*** Begin section ***

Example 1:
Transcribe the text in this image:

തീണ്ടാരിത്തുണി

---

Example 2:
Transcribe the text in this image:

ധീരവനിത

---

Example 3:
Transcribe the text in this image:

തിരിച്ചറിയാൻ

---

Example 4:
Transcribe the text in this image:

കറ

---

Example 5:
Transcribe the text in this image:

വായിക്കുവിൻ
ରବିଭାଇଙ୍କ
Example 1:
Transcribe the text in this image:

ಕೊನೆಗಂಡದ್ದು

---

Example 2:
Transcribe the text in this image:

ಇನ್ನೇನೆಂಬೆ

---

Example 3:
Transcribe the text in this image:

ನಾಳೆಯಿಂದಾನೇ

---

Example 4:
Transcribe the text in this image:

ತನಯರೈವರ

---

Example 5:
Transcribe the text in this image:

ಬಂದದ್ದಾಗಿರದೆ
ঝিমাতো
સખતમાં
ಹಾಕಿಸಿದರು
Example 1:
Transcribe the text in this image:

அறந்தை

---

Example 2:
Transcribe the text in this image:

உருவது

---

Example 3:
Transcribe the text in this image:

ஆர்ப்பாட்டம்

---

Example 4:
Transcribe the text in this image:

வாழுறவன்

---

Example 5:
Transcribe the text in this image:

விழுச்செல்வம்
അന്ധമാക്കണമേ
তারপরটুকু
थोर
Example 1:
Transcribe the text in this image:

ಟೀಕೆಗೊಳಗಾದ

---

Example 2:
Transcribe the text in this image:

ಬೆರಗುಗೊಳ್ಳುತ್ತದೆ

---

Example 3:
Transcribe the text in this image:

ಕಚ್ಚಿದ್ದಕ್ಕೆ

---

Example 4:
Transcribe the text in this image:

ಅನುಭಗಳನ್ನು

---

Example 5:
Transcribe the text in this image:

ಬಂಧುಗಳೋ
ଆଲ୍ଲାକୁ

*** End section ***

EXERCISE GOAL ->
Each line of the material is to be copied exactly.

TASK OUTPUT ->
Example 1:
Transcribe the text in this image:

തീണ്ടാരിത്തുണി

---

Example 2:
Transcribe the text in this image:

ധീരവനിത

---

Example 3:
Transcribe the text in this image:

തിരിച്ചറിയാൻ

---

Example 4:
Transcribe the text in this image:

കറ

---

Example 5:
Transcribe the text in this image:

വായിക്കുവിൻ
ରବିଭାଇଙ୍କ
Example 1:
Transcribe the text in this image:

ಕೊನೆಗಂಡದ್ದು

---

Example 2:
Transcribe the text in this image:

ಇನ್ನೇನೆಂಬೆ

---

Example 3:
Transcribe the text in this image:

ನಾಳೆಯಿಂದಾನೇ

---

Example 4:
Transcribe the text in this image:

ತನಯರೈವರ

---

Example 5:
Transcribe the text in this image:

ಬಂದದ್ದಾಗಿರದೆ
ঝিমাতো
સખતમાં
ಹಾಕಿಸಿದರು
Example 1:
Transcribe the text in this image:

அறந்தை

---

Example 2:
Transcribe the text in this image:

உருவது

---

Example 3:
Transcribe the text in this image:

ஆர்ப்பாட்டம்

---

Example 4:
Transcribe the text in this image:

வாழுறவன்

---

Example 5:
Transcribe the text in this image:

விழுச்செல்வம்
അന്ധമാക്കണമേ
তারপরটুকু
थोर
Example 1:
Transcribe the text in this image:

ಟೀಕೆಗೊಳಗಾದ

---

Example 2:
Transcribe the text in this image:

ಬೆರಗುಗೊಳ್ಳುತ್ತದೆ

---

Example 3:
Transcribe the text in this image:

ಕಚ್ಚಿದ್ದಕ್ಕೆ

---

Example 4:
Transcribe the text in this image:

ಅನುಭಗಳನ್ನು

---

Example 5:
Transcribe the text in this image:

ಬಂಧುಗಳೋ
ଆଲ୍ଲାକୁ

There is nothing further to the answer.